WORK TO DO:
• A. In the blog post on finding your place, which two processes does the writer say we use psychologically from the minute we know better?
• B. Reproduce the passage of the blog post on finding your place starting with "As humans we" and going on through "specific community is.", swapping "shirts" for "socks".
>> Begin DOCUMENT EXCERPT
Life at Hope College

Finding Your “Place.”

As humans we like to categorize things, people, feelings, anything. Psychologically, we accommodate and assimilate from the minute we know better. Dogs with dogs, cats with cats, shirts in the drawer, dresses on the rack. We even tend to categorize ourselves when we try to find where we feel we fit best or, in other words, where we feel that our “place” in this world or a specific community is.

To do this, we have to know ourselves. We need to know what we like to do, what we value, what we find pride in, what we find distasteful, etc. in order to know ourselves. But knowing yourself isn’t easy, and I’m still unsure as to whether it’s possible to fully know. We discover new things about ourselves almost every day; we have to constantly accommodate and assimilate our own qualities to our own perception of who we are.

With a constant drive to find our “place” in this world and a difficulty in knowing who we really even are, frustration ensues. Feeling like you jump around from too many places or feeling like you don’t belong to any can create sense of lacking community.

The constant drive to categorize ourselves ends up limiting us. You don’t need to be one thing, act in one way, or only hang out with one group of people, or be in any one place. We are where we belong as long as we’re being ourselves and doing what makes us happy, no matter how many “places” we are.
>> End DOCUMENT EXCERPT
>> Begin RECORDS SHOWN
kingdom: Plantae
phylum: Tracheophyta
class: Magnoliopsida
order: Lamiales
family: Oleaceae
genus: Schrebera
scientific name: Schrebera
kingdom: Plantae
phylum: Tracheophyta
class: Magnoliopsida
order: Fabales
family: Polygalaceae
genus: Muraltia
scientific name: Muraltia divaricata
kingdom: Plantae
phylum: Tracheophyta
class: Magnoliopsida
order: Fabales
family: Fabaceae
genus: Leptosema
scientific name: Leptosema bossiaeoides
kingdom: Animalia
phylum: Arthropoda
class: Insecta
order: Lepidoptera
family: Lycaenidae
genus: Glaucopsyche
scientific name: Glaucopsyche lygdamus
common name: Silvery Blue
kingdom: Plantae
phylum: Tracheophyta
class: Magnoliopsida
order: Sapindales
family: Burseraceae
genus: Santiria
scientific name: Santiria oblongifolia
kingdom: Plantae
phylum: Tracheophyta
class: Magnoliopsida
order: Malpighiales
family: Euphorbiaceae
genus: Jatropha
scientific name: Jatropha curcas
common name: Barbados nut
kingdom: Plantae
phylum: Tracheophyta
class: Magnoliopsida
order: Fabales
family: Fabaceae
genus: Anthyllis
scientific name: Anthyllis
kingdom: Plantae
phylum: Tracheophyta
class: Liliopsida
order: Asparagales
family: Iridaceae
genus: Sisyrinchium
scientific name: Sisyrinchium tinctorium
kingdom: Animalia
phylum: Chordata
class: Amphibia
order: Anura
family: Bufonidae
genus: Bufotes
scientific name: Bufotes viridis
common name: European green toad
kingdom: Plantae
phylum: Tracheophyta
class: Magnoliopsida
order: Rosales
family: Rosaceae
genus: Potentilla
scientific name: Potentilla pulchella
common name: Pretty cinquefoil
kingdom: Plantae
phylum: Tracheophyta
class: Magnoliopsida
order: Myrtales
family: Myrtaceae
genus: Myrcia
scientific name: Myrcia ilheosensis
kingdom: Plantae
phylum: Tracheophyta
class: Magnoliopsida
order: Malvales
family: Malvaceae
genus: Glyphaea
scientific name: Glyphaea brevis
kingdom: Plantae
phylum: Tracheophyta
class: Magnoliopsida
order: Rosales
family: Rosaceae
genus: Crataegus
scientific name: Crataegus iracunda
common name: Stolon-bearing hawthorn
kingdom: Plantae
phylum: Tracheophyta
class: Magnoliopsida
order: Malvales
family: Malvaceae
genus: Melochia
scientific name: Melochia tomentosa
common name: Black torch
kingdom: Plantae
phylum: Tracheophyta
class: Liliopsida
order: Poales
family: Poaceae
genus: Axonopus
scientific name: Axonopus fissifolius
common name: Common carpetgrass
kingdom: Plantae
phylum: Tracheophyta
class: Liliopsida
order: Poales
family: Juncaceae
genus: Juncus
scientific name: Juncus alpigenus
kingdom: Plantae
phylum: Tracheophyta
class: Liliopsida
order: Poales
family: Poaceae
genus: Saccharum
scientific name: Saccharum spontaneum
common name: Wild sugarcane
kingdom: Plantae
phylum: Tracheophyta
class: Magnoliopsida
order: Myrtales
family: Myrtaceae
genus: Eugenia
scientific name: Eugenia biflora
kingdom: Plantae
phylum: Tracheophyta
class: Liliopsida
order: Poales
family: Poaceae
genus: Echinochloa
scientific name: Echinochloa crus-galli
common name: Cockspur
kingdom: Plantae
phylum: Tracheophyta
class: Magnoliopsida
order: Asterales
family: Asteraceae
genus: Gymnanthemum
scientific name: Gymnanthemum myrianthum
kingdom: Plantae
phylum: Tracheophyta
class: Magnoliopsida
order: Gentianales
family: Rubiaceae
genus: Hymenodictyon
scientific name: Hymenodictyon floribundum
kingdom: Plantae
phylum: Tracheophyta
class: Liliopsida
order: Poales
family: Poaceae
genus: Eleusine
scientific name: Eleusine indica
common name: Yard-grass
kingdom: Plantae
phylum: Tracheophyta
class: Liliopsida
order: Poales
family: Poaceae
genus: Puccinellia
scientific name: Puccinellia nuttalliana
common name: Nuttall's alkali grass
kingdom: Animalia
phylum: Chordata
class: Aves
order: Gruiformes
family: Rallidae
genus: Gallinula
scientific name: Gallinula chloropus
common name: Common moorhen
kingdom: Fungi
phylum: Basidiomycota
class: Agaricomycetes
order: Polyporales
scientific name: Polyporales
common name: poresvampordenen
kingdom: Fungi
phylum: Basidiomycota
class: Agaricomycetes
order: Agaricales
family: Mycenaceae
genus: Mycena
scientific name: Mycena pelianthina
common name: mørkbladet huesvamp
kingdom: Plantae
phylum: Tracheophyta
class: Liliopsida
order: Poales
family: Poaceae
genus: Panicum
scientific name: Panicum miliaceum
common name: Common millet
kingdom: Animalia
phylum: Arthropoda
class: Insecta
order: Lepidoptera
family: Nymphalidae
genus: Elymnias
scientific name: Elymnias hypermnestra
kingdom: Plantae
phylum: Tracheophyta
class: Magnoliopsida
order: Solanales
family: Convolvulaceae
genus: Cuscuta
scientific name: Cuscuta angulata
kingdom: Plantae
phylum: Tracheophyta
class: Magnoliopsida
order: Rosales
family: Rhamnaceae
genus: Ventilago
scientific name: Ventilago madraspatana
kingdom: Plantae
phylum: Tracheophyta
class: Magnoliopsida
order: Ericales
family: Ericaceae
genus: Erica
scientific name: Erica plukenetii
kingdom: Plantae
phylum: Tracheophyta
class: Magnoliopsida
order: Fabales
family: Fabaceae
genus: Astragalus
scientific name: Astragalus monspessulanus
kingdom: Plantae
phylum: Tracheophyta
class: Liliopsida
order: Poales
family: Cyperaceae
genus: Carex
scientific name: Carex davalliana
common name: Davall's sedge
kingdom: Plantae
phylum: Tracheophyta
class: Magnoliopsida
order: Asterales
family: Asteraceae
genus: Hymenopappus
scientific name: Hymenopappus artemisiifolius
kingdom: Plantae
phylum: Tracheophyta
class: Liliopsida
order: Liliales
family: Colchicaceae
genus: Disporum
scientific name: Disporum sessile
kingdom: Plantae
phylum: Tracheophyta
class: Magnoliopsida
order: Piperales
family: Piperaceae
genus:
>> End RECORDS SHOWN
EXERCISE SOLUTIONS:
• A. We accommodate and assimilate.

• B.
As humans we like to categorize things, people, feelings, anything. Psychologically, we accommodate and assimilate from the minute we know better. Dogs with dogs, cats with cats, socks in the drawer, dresses on the rack. We even tend to categorize ourselves when we try to find where we feel we fit best or, in other words, where we feel that our “place” in this world or a specific community is.